SEYYİD NESİMİ
01 Ocak 1970
İmadeddin Nesimî, daha çok Seyid Nesimî mahlası ile tanınan, 14. yüzyılda yaşamış Azeri ya da Türkmen Hurûfi divan şairi. Azerbaycan Türkçesinde ve Farsça divanların yanı sıra Arapça şiirler de yazmıştır.
Kaynaklarda doğum yeri ve tarihi hakkında yeterli bilgi bulunmadığı gibi araştırmacıların çalışmalarında da farklı bilgiler vardır. Doğum tarihinin 1369-1370 yılları arasında olduğu tahmin edilmektedir. Azerbaycan'ın Şamahı şehrinde, İran kaynaklarına göre Şiraz ya da Şirvan’da, 16. yüzyıl Osmanlı yazarlarından Aşık Çelebi Diyarbakır’da, Latîfî ise Bağdat’ta (Nesîm nahiyesi) dünyaya geldiğini söylemektedir. Nesîmî ile aynı dönemde yaşayan İbn Hacer el-Askalânî onu Tebrizli gösterir (İnbâ? ü’l-g umr, VII, 269-270) . İbnü’l-İmâd da aynı bilgiyi tekrarlar (Şez e. Şamahı şehri kardeşinin mezarının burada olması nedeniyle daha fazla kabul görmektedir. Azerbaycan Türkçesinde ve Farsça divanlar yazmıştır. Şiirleri dönemin birçok şairini etkilemiştir. Şiirlerinde Hallâc-ı Mansûr'u andıran ifadeler kullanmasıyla idarecilerin tepkilerini üzerine çekmiştir.
Nesimî'nin yaşadığı dönemde Fazlullah Nâimî'nin (1339-1401) kurucusu olduğu Hurûfilik hareketi geniş ölçüde yaygınlaşmıştı. Nesîmî, Ester-Âbâdî Fazlullah'ın yaymaya çalıştığı vede Nâimî'den öğrendiği Hurûfiliği kabul etmiş ve bu mezhebin önde gelen savunucuları arasında yer almıştır.
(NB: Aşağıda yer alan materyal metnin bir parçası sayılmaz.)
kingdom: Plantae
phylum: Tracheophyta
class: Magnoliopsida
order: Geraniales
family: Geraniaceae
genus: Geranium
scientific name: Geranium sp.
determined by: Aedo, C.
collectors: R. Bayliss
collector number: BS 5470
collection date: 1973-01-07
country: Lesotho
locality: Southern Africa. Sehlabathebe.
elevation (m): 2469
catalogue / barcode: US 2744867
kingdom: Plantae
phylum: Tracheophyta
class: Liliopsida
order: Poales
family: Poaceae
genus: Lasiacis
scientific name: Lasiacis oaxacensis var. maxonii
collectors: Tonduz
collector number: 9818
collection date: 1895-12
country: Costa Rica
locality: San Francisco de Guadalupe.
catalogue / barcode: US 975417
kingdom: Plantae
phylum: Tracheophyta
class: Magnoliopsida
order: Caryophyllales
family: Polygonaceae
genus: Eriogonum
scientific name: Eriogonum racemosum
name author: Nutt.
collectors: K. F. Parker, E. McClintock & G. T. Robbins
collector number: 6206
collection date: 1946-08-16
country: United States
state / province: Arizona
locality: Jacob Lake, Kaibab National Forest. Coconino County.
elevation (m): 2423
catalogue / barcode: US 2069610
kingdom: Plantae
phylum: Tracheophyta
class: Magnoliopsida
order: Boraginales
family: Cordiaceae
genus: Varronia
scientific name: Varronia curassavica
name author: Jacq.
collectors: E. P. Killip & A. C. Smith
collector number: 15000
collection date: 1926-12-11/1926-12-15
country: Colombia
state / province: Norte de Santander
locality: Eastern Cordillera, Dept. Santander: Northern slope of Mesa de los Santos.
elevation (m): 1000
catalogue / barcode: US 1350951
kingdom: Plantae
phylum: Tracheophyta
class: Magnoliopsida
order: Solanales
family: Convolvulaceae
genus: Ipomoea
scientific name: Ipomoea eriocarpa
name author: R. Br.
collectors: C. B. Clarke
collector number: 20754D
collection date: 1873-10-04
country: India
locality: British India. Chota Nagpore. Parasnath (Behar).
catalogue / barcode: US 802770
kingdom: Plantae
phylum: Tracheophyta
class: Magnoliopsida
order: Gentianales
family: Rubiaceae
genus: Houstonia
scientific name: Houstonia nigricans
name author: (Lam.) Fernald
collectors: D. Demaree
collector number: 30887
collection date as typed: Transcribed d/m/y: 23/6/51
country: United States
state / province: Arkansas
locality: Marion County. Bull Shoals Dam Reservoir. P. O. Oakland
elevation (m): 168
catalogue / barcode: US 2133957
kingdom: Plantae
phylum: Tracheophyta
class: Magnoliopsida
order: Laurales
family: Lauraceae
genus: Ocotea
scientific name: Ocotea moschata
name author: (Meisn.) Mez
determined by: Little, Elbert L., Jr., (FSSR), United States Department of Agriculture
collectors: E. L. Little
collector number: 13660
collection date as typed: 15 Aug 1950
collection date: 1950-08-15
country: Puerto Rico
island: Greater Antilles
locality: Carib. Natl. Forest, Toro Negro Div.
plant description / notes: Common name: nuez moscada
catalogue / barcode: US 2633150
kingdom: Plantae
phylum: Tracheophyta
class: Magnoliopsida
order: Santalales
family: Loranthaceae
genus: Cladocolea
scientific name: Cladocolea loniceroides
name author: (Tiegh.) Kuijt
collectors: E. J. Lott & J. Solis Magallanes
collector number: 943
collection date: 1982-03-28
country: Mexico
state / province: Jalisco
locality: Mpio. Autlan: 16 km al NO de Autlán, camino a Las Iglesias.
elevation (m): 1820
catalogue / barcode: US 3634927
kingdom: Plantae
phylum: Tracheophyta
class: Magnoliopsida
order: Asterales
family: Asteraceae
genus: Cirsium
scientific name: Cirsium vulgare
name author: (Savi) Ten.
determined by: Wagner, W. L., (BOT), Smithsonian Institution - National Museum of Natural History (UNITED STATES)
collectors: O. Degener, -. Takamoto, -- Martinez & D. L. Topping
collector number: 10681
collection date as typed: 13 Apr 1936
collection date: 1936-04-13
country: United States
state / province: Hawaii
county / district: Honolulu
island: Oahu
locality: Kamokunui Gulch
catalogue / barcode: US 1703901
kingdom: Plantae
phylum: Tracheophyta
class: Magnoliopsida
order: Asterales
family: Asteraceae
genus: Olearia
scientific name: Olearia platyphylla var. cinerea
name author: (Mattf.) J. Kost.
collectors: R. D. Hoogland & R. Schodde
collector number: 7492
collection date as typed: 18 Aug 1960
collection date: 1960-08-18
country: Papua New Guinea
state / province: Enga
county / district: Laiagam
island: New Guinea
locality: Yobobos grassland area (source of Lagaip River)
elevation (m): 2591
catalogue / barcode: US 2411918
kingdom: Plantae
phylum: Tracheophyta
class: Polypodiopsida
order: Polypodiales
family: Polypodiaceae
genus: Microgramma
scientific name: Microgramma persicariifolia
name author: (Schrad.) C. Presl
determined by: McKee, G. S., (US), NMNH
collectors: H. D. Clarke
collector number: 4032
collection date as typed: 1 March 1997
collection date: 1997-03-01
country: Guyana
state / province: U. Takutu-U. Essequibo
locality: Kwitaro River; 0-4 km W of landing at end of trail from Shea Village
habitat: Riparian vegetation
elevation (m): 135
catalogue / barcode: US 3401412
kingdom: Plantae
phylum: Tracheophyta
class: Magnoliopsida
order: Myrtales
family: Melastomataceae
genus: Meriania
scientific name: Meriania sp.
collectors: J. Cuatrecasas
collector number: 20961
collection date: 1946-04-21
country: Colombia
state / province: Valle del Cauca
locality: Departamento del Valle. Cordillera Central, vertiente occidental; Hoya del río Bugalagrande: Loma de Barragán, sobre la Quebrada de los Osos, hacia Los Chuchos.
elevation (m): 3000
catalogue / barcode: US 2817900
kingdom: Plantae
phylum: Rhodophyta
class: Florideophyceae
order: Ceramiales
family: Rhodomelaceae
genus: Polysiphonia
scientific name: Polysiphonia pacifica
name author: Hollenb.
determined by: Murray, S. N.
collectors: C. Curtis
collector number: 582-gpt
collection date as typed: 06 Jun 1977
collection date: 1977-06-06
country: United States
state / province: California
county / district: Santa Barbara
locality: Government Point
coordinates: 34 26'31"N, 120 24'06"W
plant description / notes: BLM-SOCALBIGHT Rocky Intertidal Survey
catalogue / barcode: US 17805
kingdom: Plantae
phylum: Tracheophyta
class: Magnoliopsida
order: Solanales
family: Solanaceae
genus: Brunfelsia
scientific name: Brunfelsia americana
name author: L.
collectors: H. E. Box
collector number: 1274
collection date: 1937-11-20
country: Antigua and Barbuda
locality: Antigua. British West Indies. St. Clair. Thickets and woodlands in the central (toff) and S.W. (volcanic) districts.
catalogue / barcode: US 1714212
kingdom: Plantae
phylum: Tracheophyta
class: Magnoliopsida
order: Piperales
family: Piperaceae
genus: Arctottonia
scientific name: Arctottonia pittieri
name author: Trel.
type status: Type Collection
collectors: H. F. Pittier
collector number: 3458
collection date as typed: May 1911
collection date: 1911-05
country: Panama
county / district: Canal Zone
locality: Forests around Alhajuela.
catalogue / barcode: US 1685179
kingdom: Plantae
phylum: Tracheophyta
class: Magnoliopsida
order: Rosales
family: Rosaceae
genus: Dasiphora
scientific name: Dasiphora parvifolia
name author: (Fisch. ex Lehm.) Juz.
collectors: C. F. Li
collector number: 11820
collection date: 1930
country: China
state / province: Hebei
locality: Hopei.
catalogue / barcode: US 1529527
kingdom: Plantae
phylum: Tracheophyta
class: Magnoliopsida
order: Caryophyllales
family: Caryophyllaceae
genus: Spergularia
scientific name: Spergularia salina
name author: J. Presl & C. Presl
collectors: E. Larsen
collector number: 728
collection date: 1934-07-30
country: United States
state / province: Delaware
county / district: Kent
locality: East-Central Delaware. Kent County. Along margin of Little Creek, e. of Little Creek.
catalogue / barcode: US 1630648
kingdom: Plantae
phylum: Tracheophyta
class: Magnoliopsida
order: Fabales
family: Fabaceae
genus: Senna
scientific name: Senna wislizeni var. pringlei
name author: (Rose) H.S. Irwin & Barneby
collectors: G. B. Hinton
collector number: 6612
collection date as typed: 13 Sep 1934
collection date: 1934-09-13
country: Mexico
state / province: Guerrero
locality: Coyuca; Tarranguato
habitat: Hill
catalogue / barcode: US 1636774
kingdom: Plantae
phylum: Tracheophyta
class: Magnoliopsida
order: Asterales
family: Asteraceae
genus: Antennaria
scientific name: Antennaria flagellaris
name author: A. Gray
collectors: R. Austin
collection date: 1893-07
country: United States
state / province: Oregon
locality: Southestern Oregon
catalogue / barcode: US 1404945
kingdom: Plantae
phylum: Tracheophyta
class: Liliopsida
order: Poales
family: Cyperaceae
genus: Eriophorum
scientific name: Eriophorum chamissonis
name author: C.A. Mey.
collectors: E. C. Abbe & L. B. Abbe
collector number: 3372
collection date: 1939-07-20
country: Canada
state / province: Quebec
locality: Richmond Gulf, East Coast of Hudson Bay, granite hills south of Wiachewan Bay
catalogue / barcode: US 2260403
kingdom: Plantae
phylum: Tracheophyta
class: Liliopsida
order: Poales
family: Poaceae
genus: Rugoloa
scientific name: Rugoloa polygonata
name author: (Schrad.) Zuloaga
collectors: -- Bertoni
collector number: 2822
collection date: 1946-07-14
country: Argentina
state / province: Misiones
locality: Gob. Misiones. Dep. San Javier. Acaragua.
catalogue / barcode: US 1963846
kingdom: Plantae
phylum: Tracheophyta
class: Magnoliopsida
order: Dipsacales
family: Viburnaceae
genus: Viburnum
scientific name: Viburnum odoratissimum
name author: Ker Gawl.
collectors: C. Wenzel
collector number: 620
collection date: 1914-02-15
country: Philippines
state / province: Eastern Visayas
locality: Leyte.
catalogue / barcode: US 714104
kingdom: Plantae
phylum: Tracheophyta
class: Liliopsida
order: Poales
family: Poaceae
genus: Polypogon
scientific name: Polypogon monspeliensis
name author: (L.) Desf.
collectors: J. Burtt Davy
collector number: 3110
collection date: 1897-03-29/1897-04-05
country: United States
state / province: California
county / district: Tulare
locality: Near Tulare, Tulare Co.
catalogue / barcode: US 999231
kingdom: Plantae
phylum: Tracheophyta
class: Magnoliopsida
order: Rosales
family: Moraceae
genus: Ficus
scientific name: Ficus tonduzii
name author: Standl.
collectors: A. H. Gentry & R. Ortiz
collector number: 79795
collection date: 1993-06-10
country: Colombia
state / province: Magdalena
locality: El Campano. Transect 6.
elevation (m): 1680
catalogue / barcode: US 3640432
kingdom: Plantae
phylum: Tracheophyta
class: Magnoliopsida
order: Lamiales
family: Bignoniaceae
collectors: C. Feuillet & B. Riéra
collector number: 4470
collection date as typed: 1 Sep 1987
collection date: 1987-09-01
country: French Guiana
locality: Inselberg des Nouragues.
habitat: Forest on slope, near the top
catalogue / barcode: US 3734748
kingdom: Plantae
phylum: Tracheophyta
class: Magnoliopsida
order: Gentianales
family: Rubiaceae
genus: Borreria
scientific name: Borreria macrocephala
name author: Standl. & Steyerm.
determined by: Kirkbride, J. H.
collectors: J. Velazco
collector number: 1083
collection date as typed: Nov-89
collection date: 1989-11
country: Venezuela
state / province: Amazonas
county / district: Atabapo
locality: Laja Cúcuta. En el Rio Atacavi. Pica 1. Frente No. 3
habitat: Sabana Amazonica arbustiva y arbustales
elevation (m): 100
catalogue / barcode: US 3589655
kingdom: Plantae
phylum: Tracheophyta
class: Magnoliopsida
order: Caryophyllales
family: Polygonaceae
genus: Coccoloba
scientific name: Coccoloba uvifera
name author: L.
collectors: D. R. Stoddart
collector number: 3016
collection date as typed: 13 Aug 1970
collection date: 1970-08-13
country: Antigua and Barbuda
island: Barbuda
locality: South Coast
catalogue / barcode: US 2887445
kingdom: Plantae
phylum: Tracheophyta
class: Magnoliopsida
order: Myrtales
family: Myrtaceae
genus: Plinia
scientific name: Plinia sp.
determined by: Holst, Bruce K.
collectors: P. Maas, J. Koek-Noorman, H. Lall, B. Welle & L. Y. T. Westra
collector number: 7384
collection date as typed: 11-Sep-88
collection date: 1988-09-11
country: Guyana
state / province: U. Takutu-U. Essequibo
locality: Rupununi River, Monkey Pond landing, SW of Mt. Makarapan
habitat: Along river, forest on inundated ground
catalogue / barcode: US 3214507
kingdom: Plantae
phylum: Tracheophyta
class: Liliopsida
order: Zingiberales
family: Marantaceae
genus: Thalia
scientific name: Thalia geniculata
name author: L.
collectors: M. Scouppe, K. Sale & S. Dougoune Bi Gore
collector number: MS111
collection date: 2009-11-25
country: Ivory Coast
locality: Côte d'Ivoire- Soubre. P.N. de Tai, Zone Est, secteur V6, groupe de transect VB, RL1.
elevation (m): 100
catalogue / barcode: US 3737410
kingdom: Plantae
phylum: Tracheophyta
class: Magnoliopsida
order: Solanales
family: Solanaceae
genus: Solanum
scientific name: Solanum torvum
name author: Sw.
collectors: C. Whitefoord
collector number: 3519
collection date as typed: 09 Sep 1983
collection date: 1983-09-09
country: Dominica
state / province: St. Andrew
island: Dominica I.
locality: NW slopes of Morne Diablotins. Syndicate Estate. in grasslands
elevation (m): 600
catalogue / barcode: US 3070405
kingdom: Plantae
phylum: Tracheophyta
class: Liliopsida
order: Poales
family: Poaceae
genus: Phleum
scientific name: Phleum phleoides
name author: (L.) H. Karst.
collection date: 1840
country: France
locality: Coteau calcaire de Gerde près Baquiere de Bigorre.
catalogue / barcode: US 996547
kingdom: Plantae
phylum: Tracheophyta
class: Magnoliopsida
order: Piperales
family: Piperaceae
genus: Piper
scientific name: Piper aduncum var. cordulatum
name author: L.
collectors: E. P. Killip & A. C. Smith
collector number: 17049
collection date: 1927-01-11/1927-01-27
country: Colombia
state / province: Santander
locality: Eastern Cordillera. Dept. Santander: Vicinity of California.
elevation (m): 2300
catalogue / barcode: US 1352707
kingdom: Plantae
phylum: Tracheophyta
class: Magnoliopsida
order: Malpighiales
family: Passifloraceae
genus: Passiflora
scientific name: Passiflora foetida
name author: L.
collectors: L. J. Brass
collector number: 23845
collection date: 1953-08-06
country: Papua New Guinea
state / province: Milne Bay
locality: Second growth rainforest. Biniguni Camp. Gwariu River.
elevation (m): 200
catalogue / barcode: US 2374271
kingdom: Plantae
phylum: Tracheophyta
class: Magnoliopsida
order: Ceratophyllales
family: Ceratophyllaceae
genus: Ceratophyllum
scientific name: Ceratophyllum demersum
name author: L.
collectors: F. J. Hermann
Fazlullah’ın öldürülmesi üzerine Azerbaycan’dan ayrılıp Türkçe şiirleriyle tanındığı Anadolu’ya gelen Nesimî’nin, I. Murad devrinde Bursa’ya ulaştığı ve burada iyi karşılanmadığı anlaşılmaktadır. Kendisinin de Hacı Bektaş-ı Veli'den etkilendiği ileri sürülmektedir. Ayrıca Hacı Bayram-ı Veli ile görüşmek için Ankara’ya gitmiş, Hurûfilik’le ilgili fikirleri sebebiyle huzura kabul edilmemiştir. Ancak Ali Şîr Nevaî’nin Nesîmî hakkında övgü dolu sözler söylemesi onun Orta Asya Türk dünyasında önemli bir kişilik olduğunu göstermektedir. Hatta bir kısım Anadolu Beylerini de etkilemiştir. Anadolu’da fikirlerini yayacak ortam bulamayan Nesimî o tarihte Hurûfiler’in Suriye’deki en önemli merkezi olan Halep’e gitti. Halkın yanı sıra Dulkadiroğlu Ali Bey’le kardeşi Nâsırüddin ve Karayülük Osman, Karakoyunlu Hükümdarı Cihan Şah gibi devlet adamları da fikirlerinden etkilendiler.
Nesimî şairlik gücünü fikirlerini yaymak için kullandı. “Tanrı’nın insan yüzünde tecelli etmesi” ve “vücudun bütün organlarını harflerle izah” gibi fikirleri dönemin dini yetkililerince tepkiyle karşılandı. Bir süre sonra Halep uleması, görüşlerinin İslam’a aykırı olduğunu ileri sürerek öldürülmesi için fetva verdi. Mısır Çerkes kölemen hükümdarı Muavyed Şeyh'in onayını alan saltanat naibi Emir Yeşbek tarafından boynu vurulup derisi yüzülmek suretiyle 1417 yılında öldürüldü. Cesedi Halep’de 7 gün teşhir edilmiş, sonrasında vücudu parçalanarak birer parçası inançlarını bozduğu düşünülen Dulkadiroğlu Ali Bey’le kardeşi Nâsırüddin ve Kara Yülük Osman’a gönderilmiştir.
Çeşitli nazireler yazmış, şiirleri Anadolu, Azerbaycan ve İran'da yayılmıştır.